И о другом подумал: «Скоро Рождество, ряженые будут игрища заводить. Веселье, песни, вино... А человек слаб, коли вина выпьет. Вот тогда-то к Александру Васильевичу Кикину мы и нагрянем».
Светлейший одним прыжком вскочил в карету, крикнул звонко солдату на облучке:
— Давай! Живее!
Солдат рванул вожжи. Кони с места взяли в карьер.

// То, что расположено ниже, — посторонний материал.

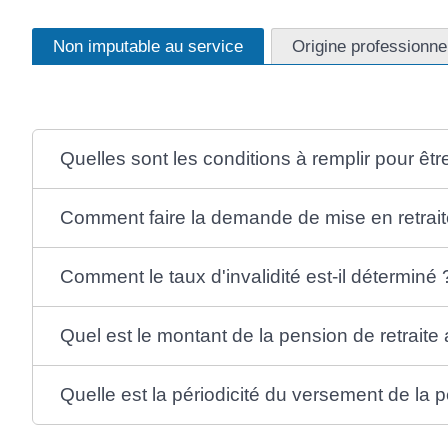
Non imputable au service
Origine professionne
Quelles sont les conditions à remplir pour être
Comment faire la demande de mise en retraite 
Comment le taux d'invalidité est-il déterminé 
Quel est le montant de la pension de retraite 
Quelle est la périodicité du versement de la pe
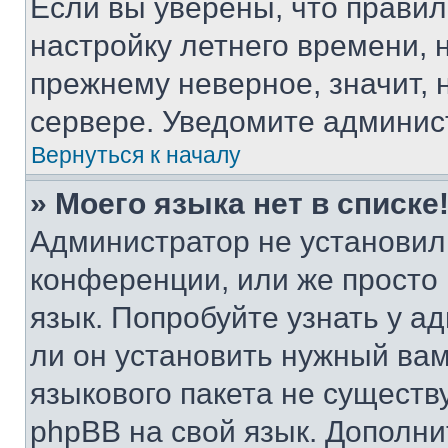
Если вы уверены, что правил
настройку летнего времени, 
прежнему неверное, значит,
сервере. Уведомите админис
Вернуться к началу
» Моего языка нет в списке
Администратор не установил
конференции, или же просто
язык. Попробуйте узнать у 
ли он установить нужный вам
языкового пакета не существ
phpBB на свой язык. Допол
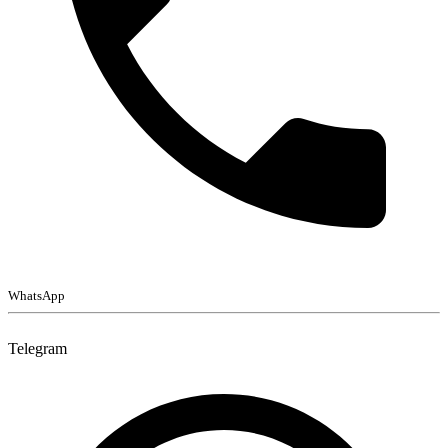
WhatsApp
Telegram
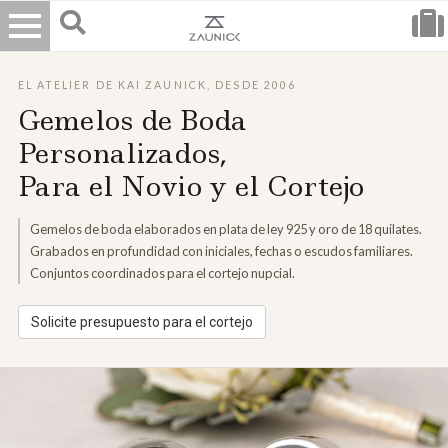
EL ATELIER DE KAI ZAUNICK, DESDE 2006
Gemelos de Boda
Personalizados,
Para el Novio y el Cortejo
Gemelos de boda elaborados en plata de ley 925 y oro de 18 quilates.
Grabados en profundidad con iniciales, fechas o escudos familiares.
Conjuntos coordinados para el cortejo nupcial.
Solicite presupuesto para el cortejo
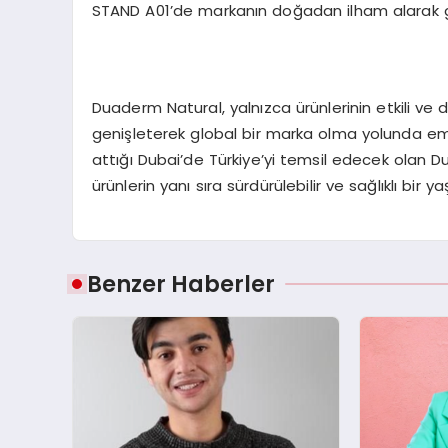
STAND A01’de markanın doğadan ilham alarak gel
Duaderm Natural, yalnızca ürünlerinin etkili ve 
genişleterek global bir marka olma yolunda emin
attığı Dubai’de Türkiye’yi temsil edecek olan 
ürünlerin yanı sıra sürdürülebilir ve sağlıklı bir
Benzer Haberler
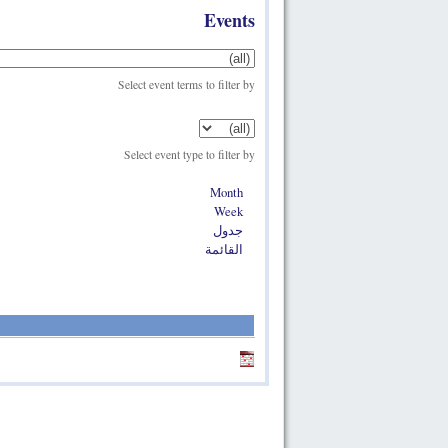
Events
Select event terms to filter by
Select event type to filter by
Month
Week
جدول
القائمة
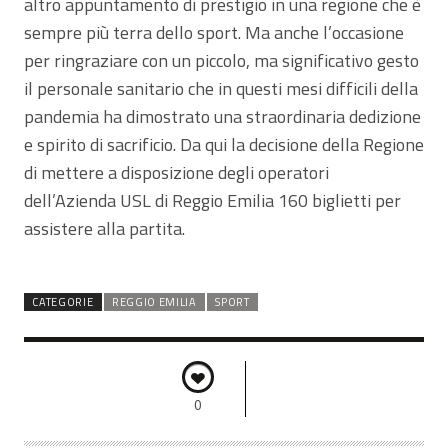
altro appuntamento di prestigio in una regione che è
sempre più terra dello sport. Ma anche l’occasione
per ringraziare con un piccolo, ma significativo gesto
il personale sanitario che in questi mesi difficili della
pandemia ha dimostrato una straordinaria dedizione
e spirito di sacrificio. Da qui la decisione della Regione
di mettere a disposizione degli operatori
dell’Azienda USL di Reggio Emilia 160 biglietti per
assistere alla partita.
CATEGORIE
REGGIO EMILIA
SPORT
0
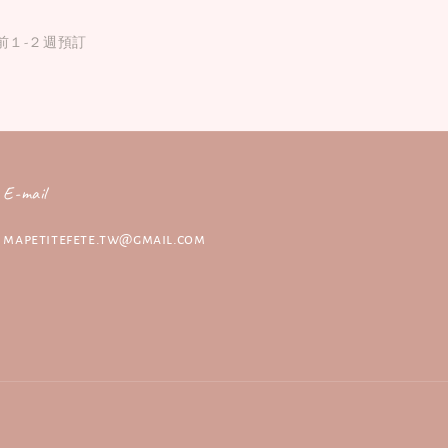
前１-２週預訂
E-mail
mapetitefete.tw@gmail.com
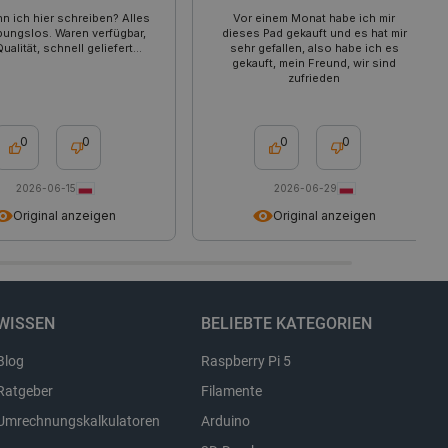
r einen Benutzer zwischen
n ich hier schreiben? Alles
Vor einem Monat habe ich mir
ibungslos. Waren verfügbar,
dieses Pad gekauft und es hat mir
ligung des Nutzers zur
ualität, schnell geliefert...
sehr gefallen, also habe ich es
bsite zu speichern und die
gekauft, mein Freund, wir sind
gen zu gewährleisten, um
zufrieden
tegorien von Cookies zu
0
0
0
0
Beschreibung
2026-06-15
2026-06-29
Original anzeigen
Original anzeigen
WISSEN
BELIEBTE KATEGORIEN
Blog
Raspberry Pi 5
Ratgeber
Filamente
Umrechnungskalkulatoren
Arduino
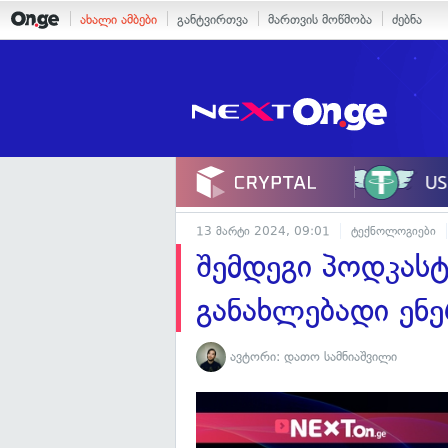
ახალი ამბები
განტვირთვა
მართვის მოწმობა
ძებნა
13 მარტი 2024, 09:01
ტექნოლოგიები
შემდეგი პოდკას
განახლებადი ენ
ავტორი:
დათო სამნიაშვილი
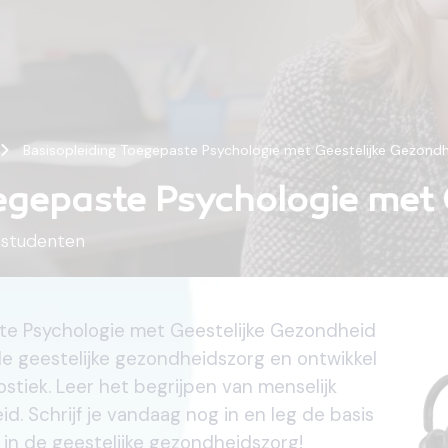
Basisopleiding Toegepaste Psychologie met Geestelijke Gezond
egepaste Psychologie met 
studenten
te Psychologie met Geestelijke Gezondheid
e geestelijke gezondheidszorg en ontwikkel
stiek. Leer het begrijpen van menselijk
. Schrijf je vandaag nog in en leg de basis
 in de geestelijke gezondheidszorg!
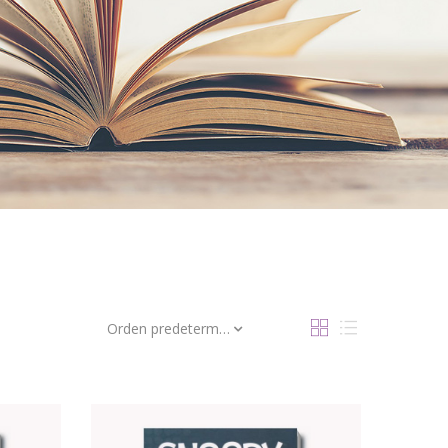
Orden predeterminado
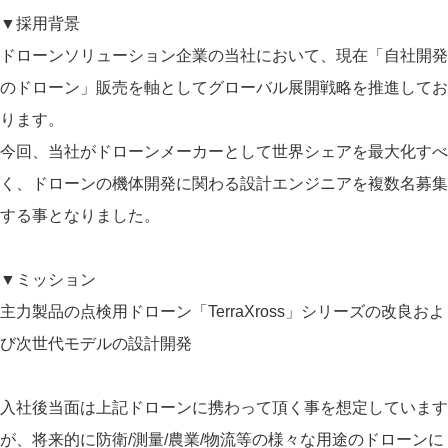
▼採用背景
ドローンソリューション企業の当社において、現在「自社開発
のドローン」販売を軸としてグローバル展開戦略を推進してお
ります。
今回、当社がドローンメーカーとして世界シェアを最大化すべ
く、ドローンの機体開発に関わる設計エンジニアを複数名募集
する事となりました。
▼ミッション
主力製品の点検用ドローン「TerraXross」シリーズの改良およ
び次世代モデルの設計開発
入社後当面は上記ドローンに携わって頂く事を想定しています
が、将来的に防衛/測量/農業/物流等の様々な用途のドローンに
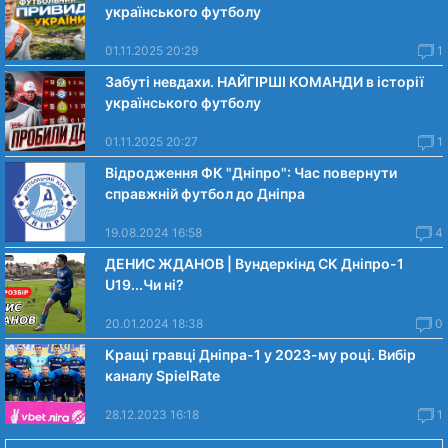
українського футболу
01.11.2025 20:29
1
Забуті невдахи. НАЙГІРШІ КОМАНДИ в історії
українського футболу
01.11.2025 20:27
1
Відродження ФК "Дніпро": Час повернути
справжній футбол до Дніпра
19.08.2024 16:58
4
ДЕНИС ЖДАНОВ | Вундеркінд СК Дніпро-1
U19...Чи нi?
20.01.2024 18:38
0
Кращі гравці Дніпра-1 у 2023-му році. Вибiр
каналу SpielRate
28.12.2023 16:18
1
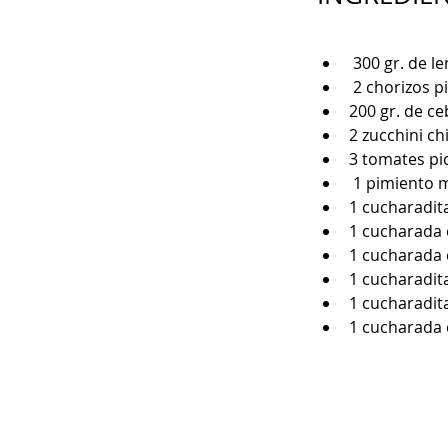
 300 gr. de l
 2 chorizos p
200 gr. de ce
2 zucchini ch
3 tomates pi
 1 pimiento 
1 cucharadit
1 cucharada
1 cucharada 
1 cucharadit
1 cucharadit
1 cucharada 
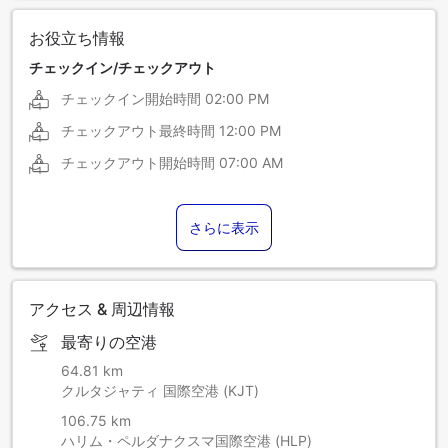
お役立ち情報
チェックイン/チェックアウト
チェックイン開始時間
02:00 PM
チェックアウト最終時間
12:00 PM
チェックアウト開始時間
07:00 AM
さらに表示
アクセス & 周辺情報
最寄りの空港
64.81 km
クルタジャティ 国際空港 (KJT)
106.75 km
ハリム・ペルダナクスマ国際空港 (HLP)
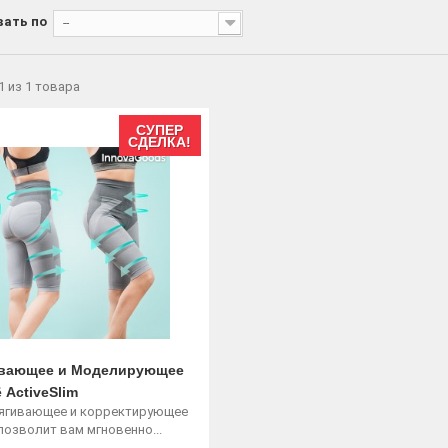
вать по
--
 1 из 1 товарa
СУПЕР
СДЕЛКА!
ивающее и Моделирующее
 ActiveSlim
тягивающее и корректирующее
позволит вам мгновенно...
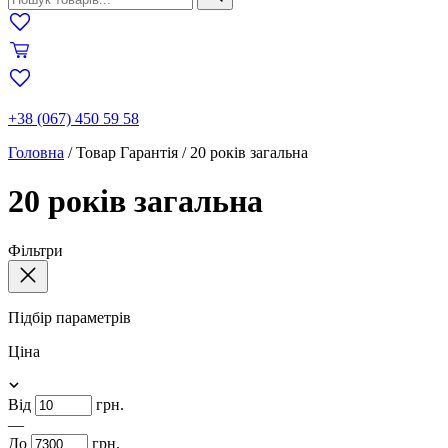
+38 (067) 450 59 58
Головна
/
Товар Гарантія
/
20 років загальна
20 років загальна
Фільтри
Підбір параметрів
Ціна
Від
грн.
—
До
грн.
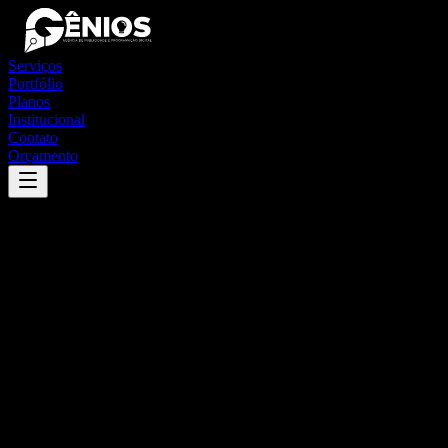
Serviços
Portfólio
Planos
Institucional
Contato
Orçamento
Success
'
franco da rocha
'
App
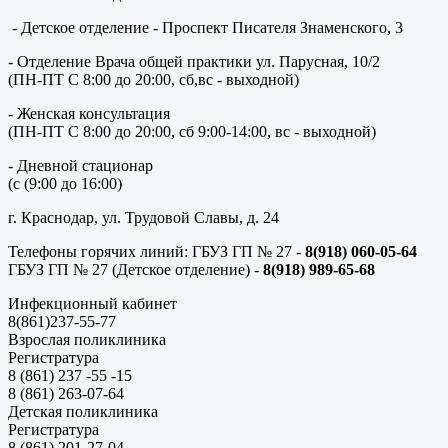
- Детское отделение - Проспект Писателя Знаменского, 3
- Отделение Врача общей практики ул. Парусная, 10/2
(ПН-ПТ С 8:00 до 20:00, сб,вс - выходной)
- Женская консультация
(ПН-ПТ С 8:00 до 20:00, сб 9:00-14:00, вс - выходной)
- Дневной стационар
(с (9:00 до 16:00)
г. Краснодар, ул. Трудовой Славы, д. 24
Телефоны горячих линий: ГБУЗ ГП № 27 -
8(918) 060-05-64
ГБУЗ ГП № 27 (Детское отделение) -
8(918) 989-65-68
Инфекционный кабинет
8(861)237-55-77
Взрослая поликлиника
Регистратура
8 (861) 237 -55 -15
8 (861) 263-07-64
Детская поликлиника
Регистратура
8 (861) 201-27-04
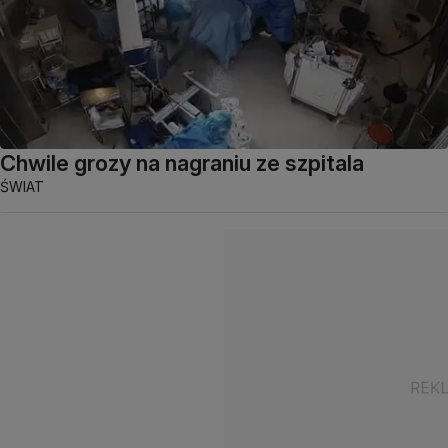
Chwile grozy na nagraniu ze szpitala
ŚWIAT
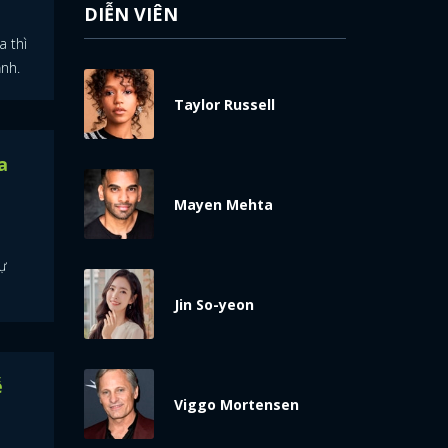
DIỄN VIÊN
 thì
ảnh.
Taylor Russell
a
Mayen Mehta
ự
Jin So-yeon
ễ
Viggo Mortensen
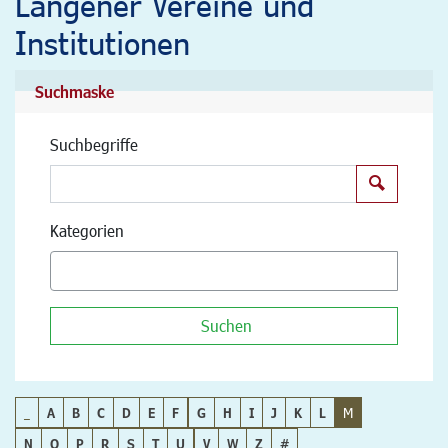
Langener Vereine und
Institutionen
Suchmaske
Suchbegriffe
Suchen
Kategorien
Suchen
_
A
B
C
D
E
F
G
H
I
J
K
L
M
N
O
P
R
S
T
U
V
W
Z
#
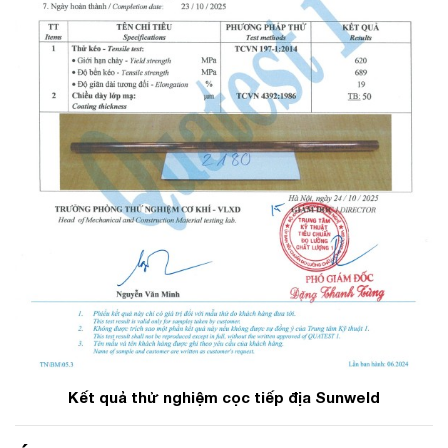
Kết quả thử nghiệm cọc tiếp địa Sunweld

Как задумал светлейший, так и сделал.
Рождество в Питербурхе было весёлое. И хоть колоколов не много ещё навешали, перезвон стоял — в ушах гудело. Обнимались, целуясь троекратно, и попито вина было да сладких наливок, водок, настоек, медов, пива разного, браги, выморозок — море. С едой было трудненько, не то, конечно, что в Москве хлебосольной. Обозы в Питербурх шли долго да и нелегко, но всё же едено было и жареное мясо, и пареное, и тушёное. Подавали рыбу и под морошкой, и под клюквой, и под рябиной, морозом схваченной. И струганину едали, пупки куриные, на мёду варенные, и пироги московские; расстегаи, жиром текучие, подавали. Дичь всякую на стол метали. И зайчатину, чесноком сдобренную, и оленину нежную, розовую, и медвежатину красную, кирпичную, что только мужам пристало есть, так как от того мяса силы играют молодецкие.
Принявшим вина излишек щи подавали кислые — такие, что глаз дерут. Съев горшок щей тех, человек вставал как встрёпанный.
От столов отвалившись, начинали игрища и забавы. Рядились кто во что горазд.
В компании Меншикова трёх офицеров Преображенского полка, дуроломов двухметрового роста, одели медведями. А так как офицеры те за столом водки крепости оглушающей хватили изрядно, то ревели они осатанело, пуще зверей настоящих.